Texto para revisar:

'Nada' es una palabra
que se repite a menudo en la novela Nada, de Carmen Laforet. Una relectura me ha llevado a esta novela. En 1944,
una mujer, en la primera convocatoria del Premio Nadal, sólo cinco años después
del final de la Guerra Civil, se alza con el premio.
Carmen Laforet era una
jovencísima, de 23 años. No sé si es una bendición o una maldición escribir a
los 23 años una obra considerada maestra. Cuesta creer que a esa edad se tenga
ese dominio de la escritura, esa imaginación y, sobre todo, ese conocimiento
del alma humana y sus mil contradicciones.
Carmen
Laforet (Barcelona, 1921 – Majadahonda, 2004) procedía de una familia de clase
alta y cultivada. Tal vez el premio y la repercusión en la literatura española
fue una losa demasiado pesada sobre sus hombros. Y aunque todavía escribió y
publicó otras obras, ninguna alcanzó la calidad de esa novela escrita a tan
sólo 23 años. Nada es la fotografía certera, en blanco y negro, de una época: la posguerra española. El frío, el
hambre, la violencia, la marginación o el apartamiento de los que lucharon en
el bando perdedor, la lucha por salir adelante, en medio de la penuria y la
escasez, las ansias de dotar a la existencia de una normalidad inexistente. Una
novela que se ha clasificado de existencialista, nihilista, pesimista e
iniciática.
Andrea, una joven huérfana de 18 años,
llega desde su ámbito rural con toda la ilusión del mundo a una Barcelona que
para ella es la viva imagen de la libertad y de las oportunidades, con el
propósito de estudiar Letras en la Universidad. En Barcelona, se aloja en la calle Aribau, una calle principal y
céntrica, con su familia paterna. Una familia venida a menos, que se ha visto
obligada a dividir su amplio piso, para vender una parte. Un piso destartalado,
donde los muebles se amontonan por doquier, en un desorden y un caos, imagen
del caos que viven sus habitantes. En eses piso, Andrea encontrará no sólo
pobreza, sino también miseria moral, delirio, perturbación y un ambiente
siniestro, casi aterrador. Y la joven que venía con toda la ilusión del mundo
encuentra la nada, el vacío, el silencio, el frío y el hambre. Convive con su
abuela, dos tíos, una tía, la criada, y la mujer de uno de sus tíos. Y esta
familia representa, como una espléndida metáfora, los odios y reconcomios, las
mezquindades, los gritos, la violencia, los golpes, los negocios sucios, la
delación, la hipocresía religiosa, las existencias turbias de esa posguerra en
que las armas habían callado, pero no así el odio, el resquemor y la frustración
entre los hermanos. Solo la abuela parece mantener en sí misma un rescoldo de
piedad y comprensión, “aunque no ha
salido nunca de casa, entiende todas las locuras y las perdona”. Bastan
pocos días, para que Andrea perciba que nada es como ella había imaginado y
soñado: “¡Cuántos días sin importancia!

Sección de datos:
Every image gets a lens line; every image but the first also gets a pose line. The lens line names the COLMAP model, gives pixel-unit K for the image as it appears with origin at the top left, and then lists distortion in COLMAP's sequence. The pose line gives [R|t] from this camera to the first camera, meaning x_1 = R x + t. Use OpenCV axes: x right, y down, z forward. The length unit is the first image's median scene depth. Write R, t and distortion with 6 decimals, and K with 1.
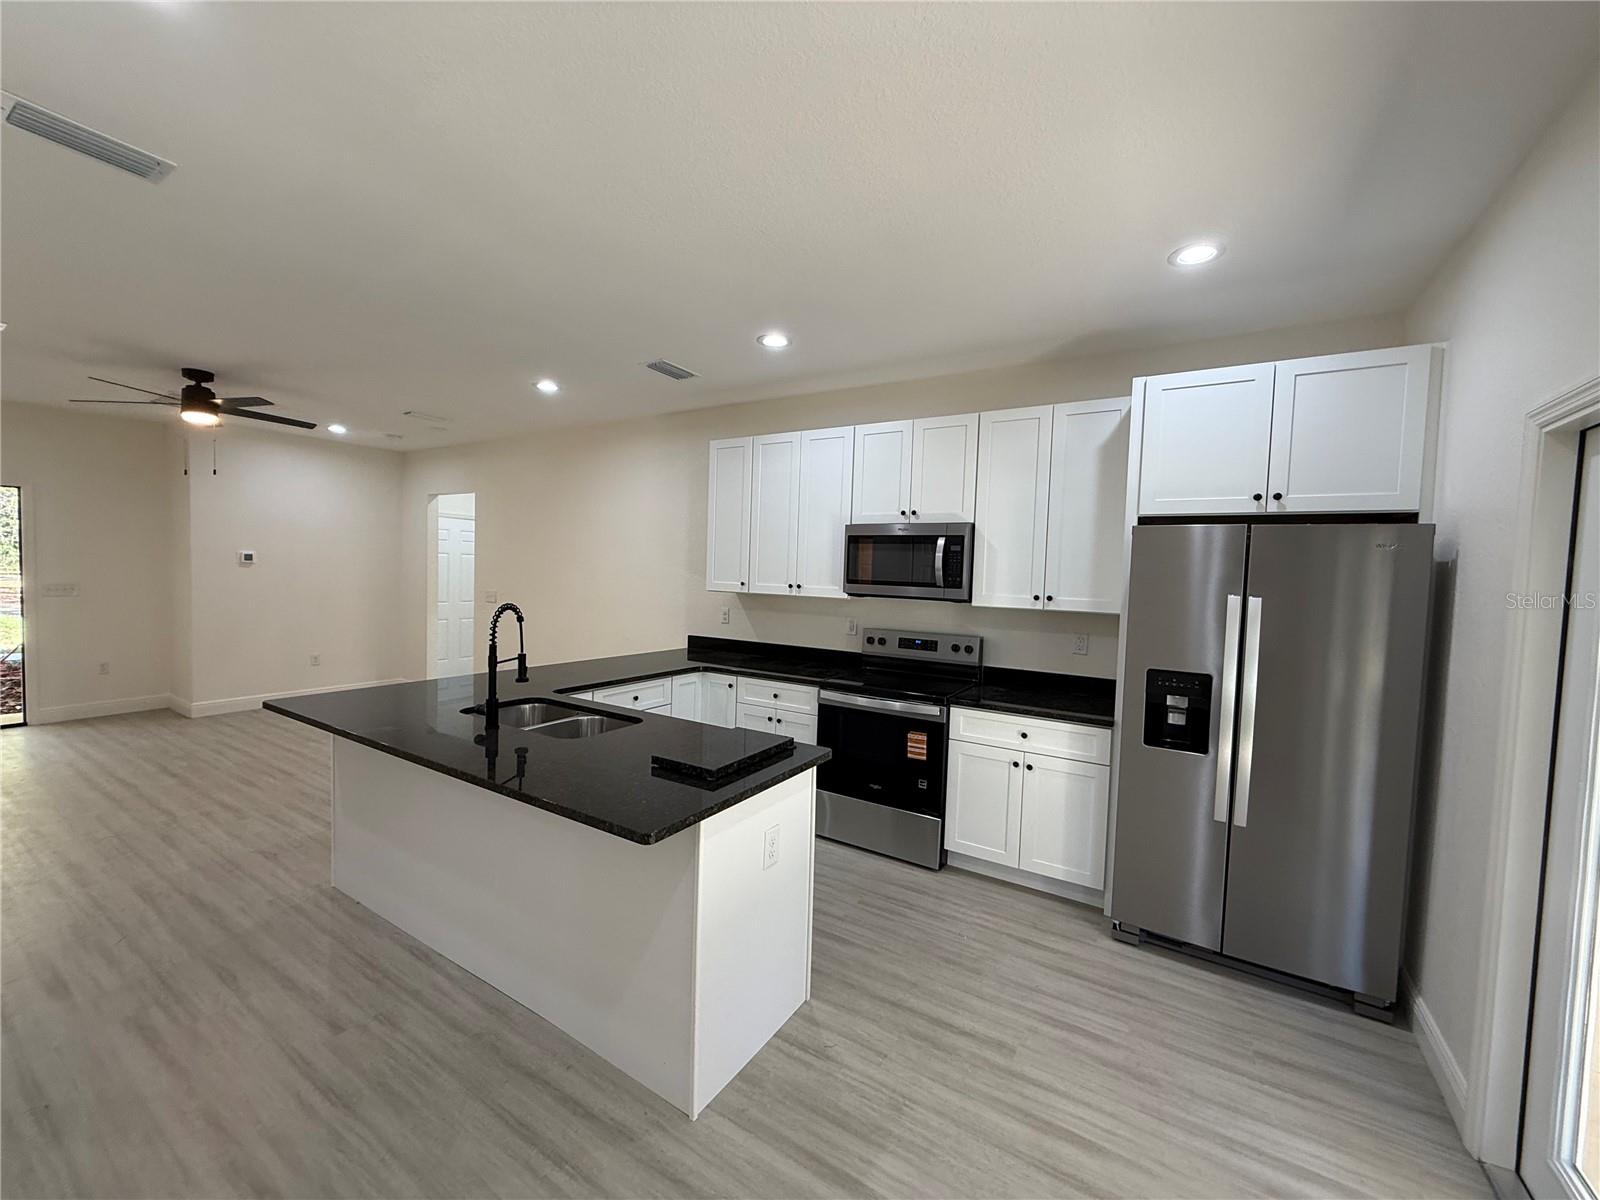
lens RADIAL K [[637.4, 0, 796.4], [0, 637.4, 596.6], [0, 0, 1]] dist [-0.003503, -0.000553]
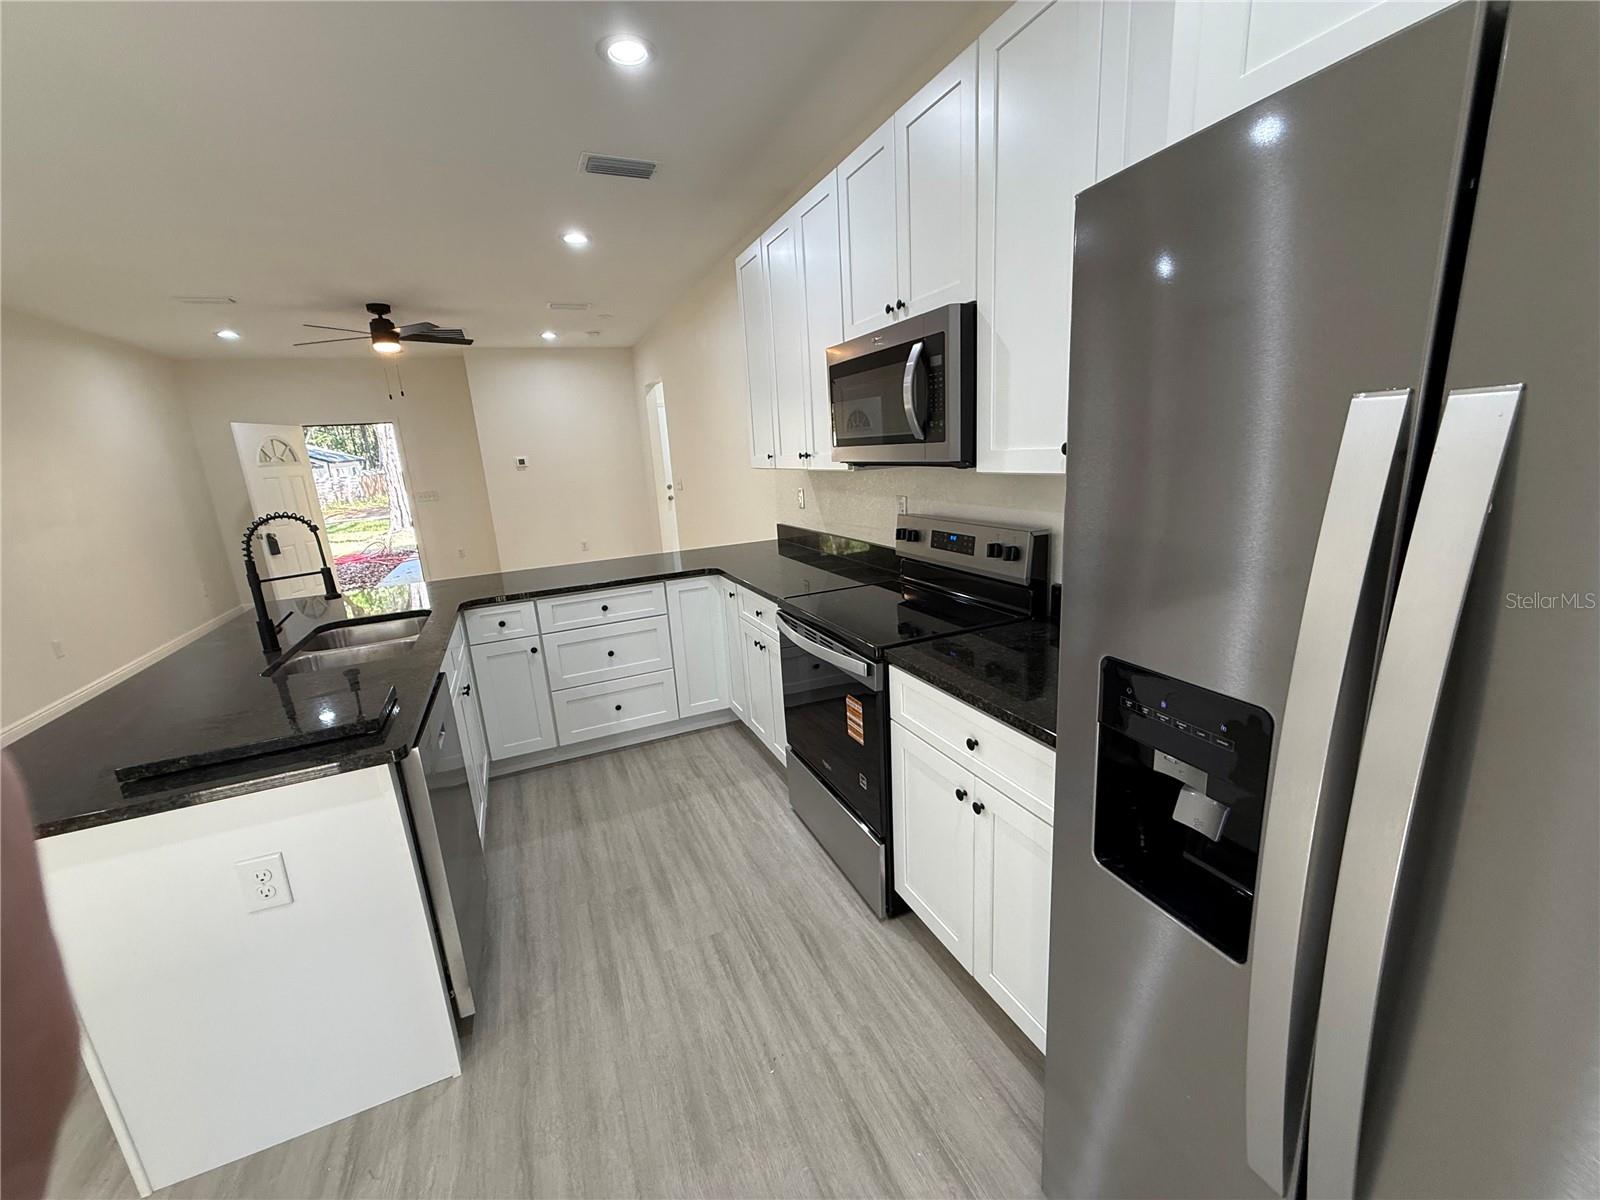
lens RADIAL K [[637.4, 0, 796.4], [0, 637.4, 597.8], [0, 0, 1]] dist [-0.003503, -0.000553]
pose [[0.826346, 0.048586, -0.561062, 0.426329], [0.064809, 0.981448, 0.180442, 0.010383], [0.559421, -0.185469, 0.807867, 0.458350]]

Detalles de la tarea:
Escribe, por favor, la continuación del texto sobre la novela Nada, de Carmen Laforet, a partir de su última frase.

Resultado del ejercicio:
Los días sin importancia que habían transcurrido desde mi llegada me pesaban
encima, cuando arrastraba los pies al volver de la universidad. Me pesaban como
una cuadrada piedra gris en el cerebro”.
Al leer Nada, se tiene
la sensación de que a todos los personajes la guerra los ha enloquecido y los
ha desquiciado. Las condiciones oprimentes han sacado lo peor de sus almas, vapuleadas
por la violencia y las privaciones. La guerra apenas se menciona, pero sí sus
heridas, sus cicatrices, sus rasguños, su hastío y su odio. Para Román, tío de
Andrea, su máxima diversión es hacer enloquecer a su propio hermano, Juan: “Tú no sabes hasta qué punto Juan me
pertenece, hasta qué punto se arrastra tras de mí, hasta qué punto le maltrato.
Y no quiero hacerle feliz. Y le dejo, así, que se hunda solo”.
Andrea
sólo encuentra un poco de afecto en una compañera de la Universidad, Ena, que
pertenece a una familia próspera, feliz, cultivada, que vive sin preocupaciones
en medio de una existencia cosmopolita. Aunque todas las impresiones necesitan
una matización. Y la familia de Ena guarda viejos lazos con la familia de la
propia Andrea. En una larga conversación, la madre de Ena confesará a Andrea: “Ahora viendo las cosas a distancia, me
pregunto cómo se puede alcanzar tal capacidad de humillación, cómo podemos
enfermas así, cómo en los sentidos humanos cabe una tan gran cantidad de placer
en el dolor”.
Carmen
Laforet volcó en esas páginas mucho de su autobiografía. Nada, sin duda, es una
novela escrita en estado de gracia. Y tal vez sólo ese estado de gracia le
permitió a Carmen Laforet describir maravillosamente bien el ambiente asfixiante
y el instinto fratricida de los que habitan el piso de la calle Aribau.
Conocemos la nada en la que ha vivido Andrea, la protagonista. Y sin embargo,
justo en las últimas líneas del libro, se abre un resquicio de luz en el
paredón compacto de esa nada. Andrea recibe una carta de su amiga Ena, que es
una oportunidad para abandonar la calle Aribau, la mezquindad familiar, la
ciudad decepcionante: “Me marchaba ahora
sin haber conocido nada de lo que confusamente esperaba: la vida en plenitud,
la alegría, el interés profundo, el amor. De la calle Aribau no me llevaba
nada. Al menos eso creía entonces”.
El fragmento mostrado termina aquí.